Saved data entries:
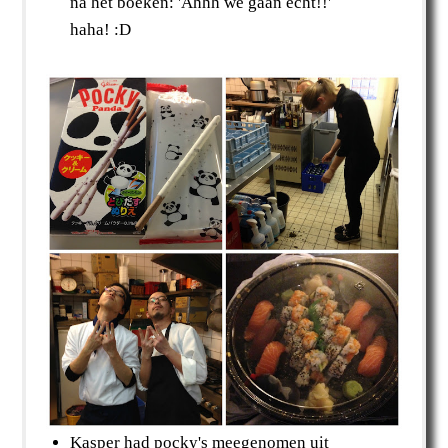
na het boeken: 'Ahhh we gaan echt!!'
haha! :D
Kasper had pocky's meegenomen uit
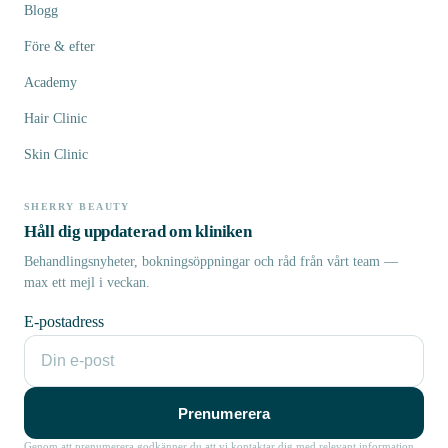
Blogg
Före & efter
Academy
Hair Clinic
Skin Clinic
SHERRY BEAUTY
Håll dig uppdaterad om kliniken
Behandlingsnyheter, bokningsöppningar och råd från vårt team —
max ett mejl i veckan.
E-postadress
Prenumerera
Genom att prenumerera godkänner du att vi kontaktar dig med relevant information.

### [What is expected]
Starting with the line that contains "max ett mejl i veckan.", return each line through the last one of the data above, exactly as written and nothing more.

### [Task result]
max ett mejl i veckan.
E-postadress
Prenumerera
Genom att prenumerera godkänner du att vi kontaktar dig med relevant information.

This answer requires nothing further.